Janitor glove with mop handle, Custodian 23

As a Custodian charged with identifying and tracking all the PCH traffic around here (Potentially Conscious Humans) it’s important to have in your possession the keys to the kingdom — which in my case amounts to a mop and bucket. Access to the inner sanctums of files and data is easy enough, everyone eager to give way to that nameless, wretched employee tasked with cleaning up the foul remnants of their workday.

Creating a fecal conundrum in The Central Registrar Offices main restroom was the first order of business — plug a few toilets and watch the rancid overflow send the Data Drones and Bean Counters scurrying off into the night. Now that I’ve sealed off the entire department floor for “Emergency Maintenance,” I have full access to the University’s central database which contains every student transcript and profile, every teacher and staff employee bio, every academic program and class schedule, plus disciplinary and performance reviews, not to mention the fiscal accounts for tuition & fees, corporate grants, and financial aid programs. However, I’m not here to delve into that endless data cluster fuck…

I’m here to redirect the human conundrum that is JEREMIAH.

A little background on our subject: Jeremiah’s a sophomore, lives on campus and is currently a Biology Major still working to pass his Parental-Approved load of general requirements with the aim (their aim) of entering med school at the end of the undergraduate rainbow.

However, with a few keystrokes and a bit of manipulation of the curriculum algorithm I’ve been able short-circuit his class schedule for the coming semester without setting off any bureaucratic alarm bells.
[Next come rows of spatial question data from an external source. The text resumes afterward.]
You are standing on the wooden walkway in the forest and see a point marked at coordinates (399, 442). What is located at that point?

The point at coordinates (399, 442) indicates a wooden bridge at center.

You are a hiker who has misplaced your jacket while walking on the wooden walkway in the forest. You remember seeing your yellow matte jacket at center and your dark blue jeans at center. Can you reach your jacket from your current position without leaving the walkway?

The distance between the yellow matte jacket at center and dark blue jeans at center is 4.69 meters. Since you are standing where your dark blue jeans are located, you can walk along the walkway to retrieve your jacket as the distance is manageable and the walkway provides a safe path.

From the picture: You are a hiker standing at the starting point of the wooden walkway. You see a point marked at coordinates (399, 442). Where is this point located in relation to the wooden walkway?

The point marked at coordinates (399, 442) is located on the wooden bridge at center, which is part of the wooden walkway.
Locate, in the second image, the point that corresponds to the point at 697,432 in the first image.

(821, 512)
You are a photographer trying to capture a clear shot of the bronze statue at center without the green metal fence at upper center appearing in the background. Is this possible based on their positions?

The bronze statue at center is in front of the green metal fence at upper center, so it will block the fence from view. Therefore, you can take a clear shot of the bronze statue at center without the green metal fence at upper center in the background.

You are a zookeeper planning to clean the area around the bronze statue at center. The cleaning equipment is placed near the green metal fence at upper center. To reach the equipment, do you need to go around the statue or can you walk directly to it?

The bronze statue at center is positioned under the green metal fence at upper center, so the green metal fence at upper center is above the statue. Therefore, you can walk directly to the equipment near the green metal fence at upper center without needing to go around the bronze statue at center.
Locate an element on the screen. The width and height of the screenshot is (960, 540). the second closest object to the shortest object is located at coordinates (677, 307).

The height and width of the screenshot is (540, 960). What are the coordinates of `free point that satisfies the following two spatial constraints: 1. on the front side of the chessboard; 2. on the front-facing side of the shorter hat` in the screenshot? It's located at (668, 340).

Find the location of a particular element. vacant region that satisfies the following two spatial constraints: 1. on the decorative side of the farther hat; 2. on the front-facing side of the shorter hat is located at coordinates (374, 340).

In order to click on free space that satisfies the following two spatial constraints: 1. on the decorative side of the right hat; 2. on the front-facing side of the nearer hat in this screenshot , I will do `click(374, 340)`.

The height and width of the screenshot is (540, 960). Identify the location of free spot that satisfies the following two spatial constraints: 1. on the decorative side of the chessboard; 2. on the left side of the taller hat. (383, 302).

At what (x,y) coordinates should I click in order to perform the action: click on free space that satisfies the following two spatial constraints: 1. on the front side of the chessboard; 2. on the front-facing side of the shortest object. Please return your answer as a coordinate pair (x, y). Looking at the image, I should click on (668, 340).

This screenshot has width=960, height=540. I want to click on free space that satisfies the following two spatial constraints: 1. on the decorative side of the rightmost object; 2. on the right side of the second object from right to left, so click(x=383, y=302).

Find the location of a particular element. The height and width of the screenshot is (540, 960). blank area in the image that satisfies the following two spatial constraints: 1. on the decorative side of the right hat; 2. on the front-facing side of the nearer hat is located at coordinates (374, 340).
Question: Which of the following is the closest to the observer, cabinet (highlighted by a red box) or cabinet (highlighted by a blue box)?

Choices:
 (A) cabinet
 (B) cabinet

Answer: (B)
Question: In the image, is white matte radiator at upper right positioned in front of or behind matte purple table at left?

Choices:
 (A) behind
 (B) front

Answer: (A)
Jeremiah will awaken tomorrow to find that his pre-registered class schedule has been totally vaporized within some explainable cyber void. He will then be notified that his requested classes are already full and that he’s at the ass-end of the wait list. The only classes he’ll find still available will be those that force him to take a delicious detour off his carefully structured Pre-Med career path — a path that is at the root of his wholesale disenchantment.

I’m hopefull that these new classes will awaken his buried passions, his innate curiosity and artistic potential. And I hope that they’ll fuel at least a simmering rebellion, one that will offset his malaise and suicidal tendencies.

The power of suggestion:

"Sometimes it works best among the lame, the listless, and the lost."